━━━━━ SOURCE PASSAGE
Inhill: I understand what you are saying, it is all over the posts in the forums on Etsy. But to be honest, there are just as many people like me who keep trudging on, sales in hand, and as long as those continue, I could care less about how watered down it gets. If you have something somewhat unique on Etsy, more than likely it will sell. And that is the way I look at it.
ArtMann: I can appreciate how you want to present your things. Your products, your way. But I recently met a fellow who builds wooden guitar holders who is on Etsy. His products are totally made with a CNC unit, in 3-D relief. Dolphins, Lions, Trees, all kinds of things on round and square plaques that have an extension on the bottom where he attaches the standard guitar hook for hanging the instrument.
He gets fairly good money for these, in the $60-75 range. He has sold 63 of them in the last three years. Not steller, but not bad for doing basically nothing but building them. Definitely not hand made. He calls himself simple Guitar Wall Hangers.

So I guess it is up to the artist, on how they want to show the world what they do, how aggressive they want to be.


----------



## OnhillWW (Jan 10, 2015)
━━━━━━━━━━
━━━━━ RECORD EXTRACTS
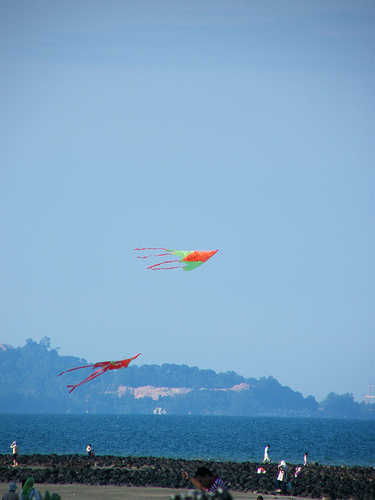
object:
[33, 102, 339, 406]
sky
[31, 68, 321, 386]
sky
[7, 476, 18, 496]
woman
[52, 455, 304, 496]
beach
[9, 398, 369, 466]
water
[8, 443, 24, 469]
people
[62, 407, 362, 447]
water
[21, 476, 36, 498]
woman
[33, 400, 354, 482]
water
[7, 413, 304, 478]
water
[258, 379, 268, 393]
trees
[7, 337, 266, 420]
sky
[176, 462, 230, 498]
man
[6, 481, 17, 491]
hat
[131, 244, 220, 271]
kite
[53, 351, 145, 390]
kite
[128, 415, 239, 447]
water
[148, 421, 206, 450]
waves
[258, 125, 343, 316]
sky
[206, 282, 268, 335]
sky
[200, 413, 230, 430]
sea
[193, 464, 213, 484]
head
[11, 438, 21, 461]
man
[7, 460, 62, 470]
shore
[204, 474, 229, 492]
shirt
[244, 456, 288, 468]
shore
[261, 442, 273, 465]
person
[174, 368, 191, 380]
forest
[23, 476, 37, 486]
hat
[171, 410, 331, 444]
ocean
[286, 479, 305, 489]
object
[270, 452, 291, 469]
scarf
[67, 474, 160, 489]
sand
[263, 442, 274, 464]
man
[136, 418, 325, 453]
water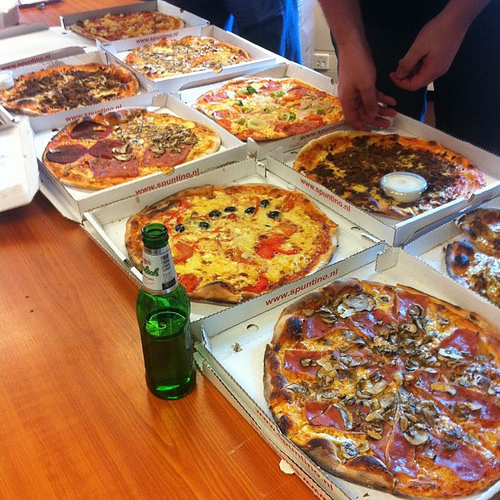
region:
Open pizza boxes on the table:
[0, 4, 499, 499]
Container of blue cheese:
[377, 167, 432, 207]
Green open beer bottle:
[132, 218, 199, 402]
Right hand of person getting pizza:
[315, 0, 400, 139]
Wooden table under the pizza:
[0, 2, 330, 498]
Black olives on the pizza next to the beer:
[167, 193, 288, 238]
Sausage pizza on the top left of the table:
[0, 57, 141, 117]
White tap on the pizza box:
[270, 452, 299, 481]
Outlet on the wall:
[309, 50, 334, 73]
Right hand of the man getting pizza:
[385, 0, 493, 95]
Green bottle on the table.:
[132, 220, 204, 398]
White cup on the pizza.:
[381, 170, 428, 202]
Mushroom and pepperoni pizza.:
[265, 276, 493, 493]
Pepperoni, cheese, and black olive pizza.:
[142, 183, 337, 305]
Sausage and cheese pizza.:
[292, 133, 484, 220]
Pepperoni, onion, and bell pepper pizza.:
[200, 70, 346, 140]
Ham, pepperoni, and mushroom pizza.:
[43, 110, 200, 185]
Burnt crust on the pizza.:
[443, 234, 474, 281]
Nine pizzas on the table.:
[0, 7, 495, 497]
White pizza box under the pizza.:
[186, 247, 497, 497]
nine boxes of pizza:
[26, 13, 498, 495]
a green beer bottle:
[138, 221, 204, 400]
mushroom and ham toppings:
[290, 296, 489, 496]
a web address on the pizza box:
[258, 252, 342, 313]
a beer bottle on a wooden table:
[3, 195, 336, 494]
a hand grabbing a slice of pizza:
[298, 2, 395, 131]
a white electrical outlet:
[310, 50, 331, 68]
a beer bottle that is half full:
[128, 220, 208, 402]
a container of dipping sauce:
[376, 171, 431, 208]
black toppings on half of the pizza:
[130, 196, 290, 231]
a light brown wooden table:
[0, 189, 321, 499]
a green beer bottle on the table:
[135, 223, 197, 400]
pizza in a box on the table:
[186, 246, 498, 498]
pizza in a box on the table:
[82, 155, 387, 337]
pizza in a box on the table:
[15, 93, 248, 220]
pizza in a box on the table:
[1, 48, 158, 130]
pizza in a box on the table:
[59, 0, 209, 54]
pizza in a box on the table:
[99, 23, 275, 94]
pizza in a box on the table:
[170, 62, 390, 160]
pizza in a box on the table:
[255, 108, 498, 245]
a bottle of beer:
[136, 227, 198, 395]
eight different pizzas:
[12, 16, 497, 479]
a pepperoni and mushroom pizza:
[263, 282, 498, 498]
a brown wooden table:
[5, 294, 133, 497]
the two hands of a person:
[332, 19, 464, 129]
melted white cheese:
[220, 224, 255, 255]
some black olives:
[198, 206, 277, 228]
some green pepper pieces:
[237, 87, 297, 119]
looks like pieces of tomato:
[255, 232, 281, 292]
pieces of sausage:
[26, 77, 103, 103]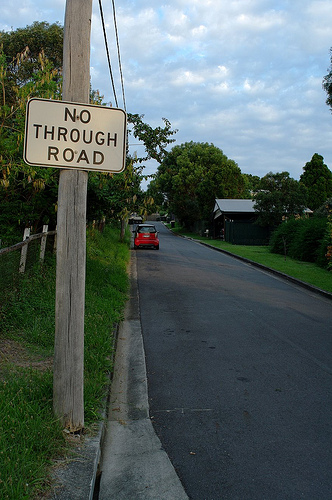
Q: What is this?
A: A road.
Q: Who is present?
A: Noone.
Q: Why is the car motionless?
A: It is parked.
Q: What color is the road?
━━━━━━━━━━
● **PROBLEM REQUIREMENTS**
Please extract the entire Etsy forum discussion word for word. The rows above play no part in this.

● **COMPLETE ANSWER**
Inhill: I understand what you are saying, it is all over the posts in the forums on Etsy. But to be honest, there are just as many people like me who keep trudging on, sales in hand, and as long as those continue, I could care less about how watered down it gets. If you have something somewhat unique on Etsy, more than likely it will sell. And that is the way I look at it.
ArtMann: I can appreciate how you want to present your things. Your products, your way. But I recently met a fellow who builds wooden guitar holders who is on Etsy. His products are totally made with a CNC unit, in 3-D relief. Dolphins, Lions, Trees, all kinds of things on round and square plaques that have an extension on the bottom where he attaches the standard guitar hook for hanging the instrument.
He gets fairly good money for these, in the $60-75 range. He has sold 63 of them in the last three years. Not steller, but not bad for doing basically nothing but building them. Definitely not hand made. He calls himself simple Guitar Wall Hangers.

So I guess it is up to the artist, on how they want to show the world what they do, how aggressive they want to be.


----------



## OnhillWW (Jan 10, 2015)